As we can see sample and theoritical variance are also close.

Distribution

According to the central limit theorem (CLT), the averages of samples follow normal distribution. We will perform two check 1. Confidence interval

se_sample <- sd(mns)/sqrt(nexp)
lower_sample <- mean(mns) - 1.96 * se_sample
upper_sample <- mean(mns) + 1.96 * se_sample
sample_conf<-c(lower_sample, upper_sample)

se_theoritical<-sqrt(theoritical_var)/sqrt(nexp)
lower_theory <- mean(mns) - 1.96 * se_theoritical
upper_theory <- mean(mns) + 1.96 * se_theoritical
theory_conf<-c(lower_theory, upper_theory)

conf_data <-data.frame("Confidence Interval Data"=rbind(sample_conf,theory_conf), row.names= c("Sample Confidence interval data","Theoritcal Confidence interval data" ))
colnames(conf_data)<- c("Limit 1", "Limit 2")

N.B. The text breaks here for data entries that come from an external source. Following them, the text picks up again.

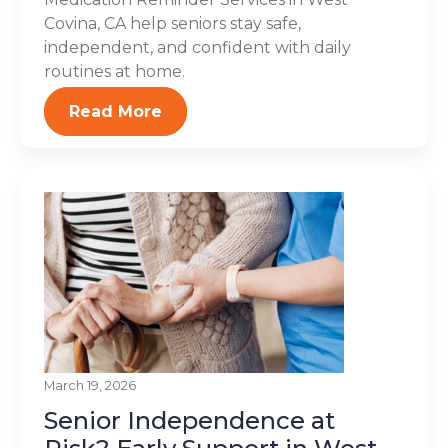
Covina, CA help seniors stay safe,
independent, and confident with daily
routines at home.
Read More
March 19, 2026
Senior Independence at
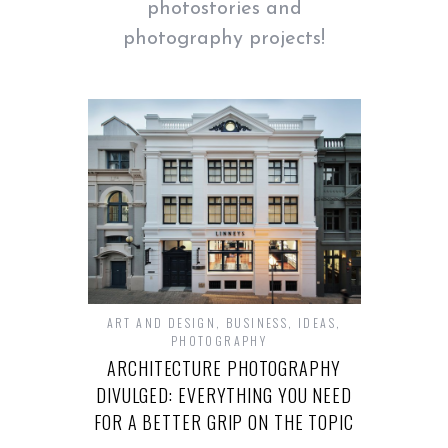
photostories and
photography projects!
ART AND DESIGN
,
BUSINESS
,
IDEAS
,
PHOTOGRAPHY
ARCHITECTURE PHOTOGRAPHY
DIVULGED: EVERYTHING YOU NEED
FOR A BETTER GRIP ON THE TOPIC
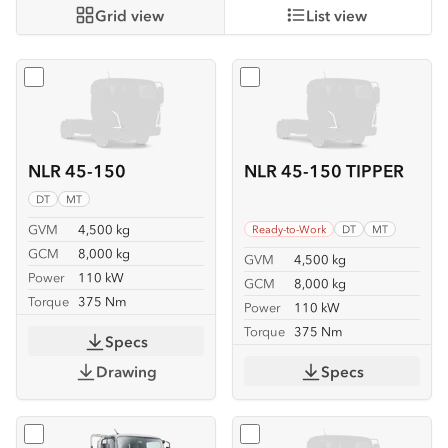
Grid view
List view
Select
NLR 45-150
Select
NLR 45-150 TIPPER
NLR 45-150
NLR 45-150 TIPPER
DT
MT
GVM
4,500 kg
Ready-to-Work
DT
MT
GCM
8,000 kg
GVM
4,500 kg
Power
110 kW
GCM
8,000 kg
Torque
375 Nm
Power
110 kW
Torque
375 Nm
Specs
Drawing
Specs
Select
NLR 45-150 TRAYPACK
Select
NMR 65/45-150 SE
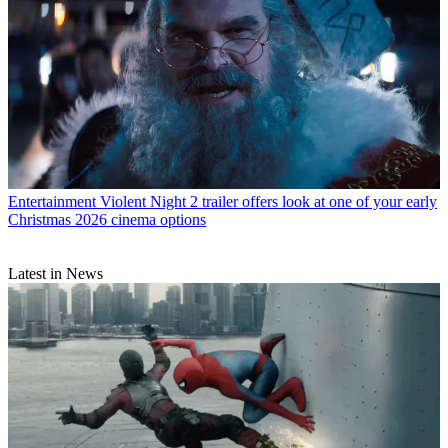
Entertainment
Violent Night 2 trailer offers look at one of your early
Christmas 2026 cinema options
Latest in News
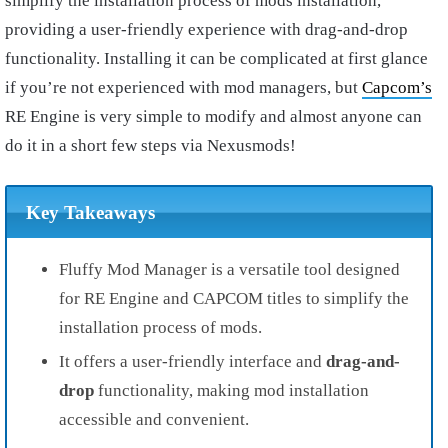
simplify the installation process of mods installation,
providing a user-friendly experience with drag-and-drop
functionality. Installing it can be complicated at first glance
if you’re not experienced with mod managers, but
Capcom’s
RE Engine is very simple to modify and almost anyone can
do it in a short few steps via Nexusmods!
Key Takeaways
Fluffy Mod Manager is a versatile tool designed
for RE Engine and CAPCOM titles to simplify the
installation process of mods.
It offers a user-friendly interface and
drag-and-
drop
functionality, making mod installation
accessible and convenient.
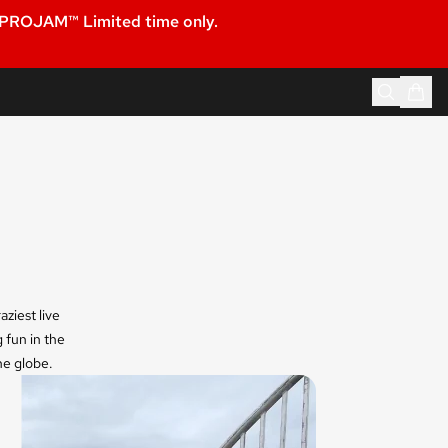
 PROJAM™ Limited time only.
ziest live
 fun in the
he globe.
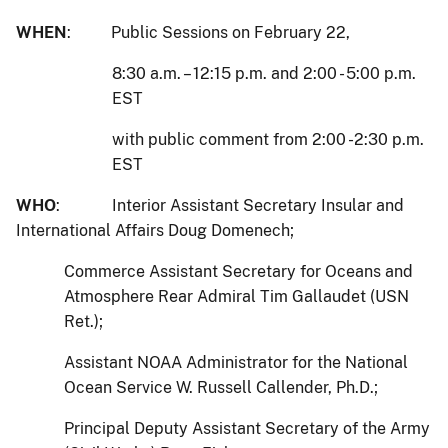
WHEN
: Public Sessions on February 22,
8:30 a.m. – 12:15 p.m. and 2:00 - 5:00 p.m.
EST
with public comment from 2:00 -2:30 p.m.
EST
WHO
: Interior Assistant Secretary Insular and
International Affairs Doug Domenech;
Commerce Assistant Secretary for Oceans and
Atmosphere Rear Admiral Tim Gallaudet (USN
Ret.);
Assistant NOAA Administrator for the National
Ocean Service W. Russell Callender, Ph.D.;
Principal Deputy Assistant Secretary of the Army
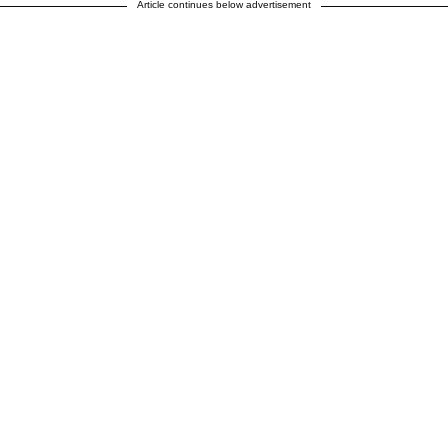
Article continues below advertisement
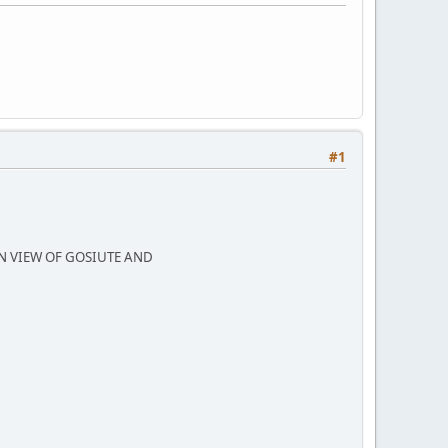
#1
N VIEW OF GOSIUTE AND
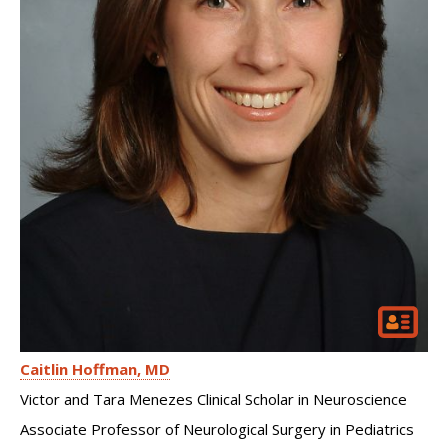
Caitlin Hoffman
MD
Victor and Tara Menezes Clinical Scholar in Neuroscience
Associate Professor of Neurological Surgery in Pediatrics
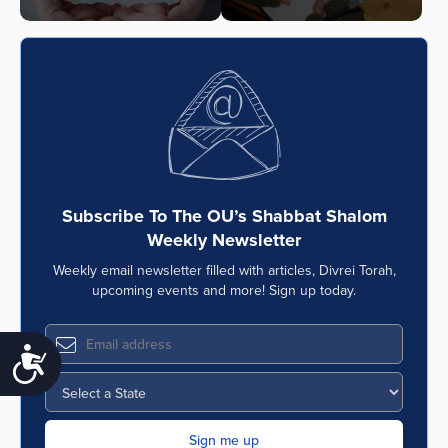
Subscribe To The OU’s Shabbat Shalom
Weekly Newsletter
Weekly email newsletter filled with articles, Divrei Torah,
upcoming events and more! Sign up today.
Accessibility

kable(x = round(conf_data,3),align = NULL, padding = 10, caption = "95% confidence interval data for smaple and theory")
95% confidence interval data for smaple and theory
Limit 1 Limit 2
Sample Confidence interval data 4.733 5.211
Theoritcal Confidence interval data 4.727 5.217
From the above we can see that limits are very close.
  1. Visual Histogram
plot1 <- ggplot(data.frame(mns),aes(x = mns))
plot1 <- plot1 +geom_histogram(aes(y=..density..), colour="black",fill="blue")
plot1<-plot1+labs(title="Distribution of Means\nBlack line is for exponential sample data\nRed line is for theoritical data ", y="Density")
plot1<-plot1 +stat_function(fun=dnorm,args=list( mean=1/lambda, sd=sqrt(theoritical_var)),color = "red", size = 1.0)
plot1<-plot1 +stat_function(fun=dnorm,args=list( mean=mean(mns), sd=sqrt(sample_var)),color = "black", size = 1.0)
print(plot1)

From the Histogram we can infer that the distribution is approximately normal as the distribution of the sample means almost matches the normal distribution.

Conclusion

From the above data points we can say that sample data distribution is very close to normal distribution.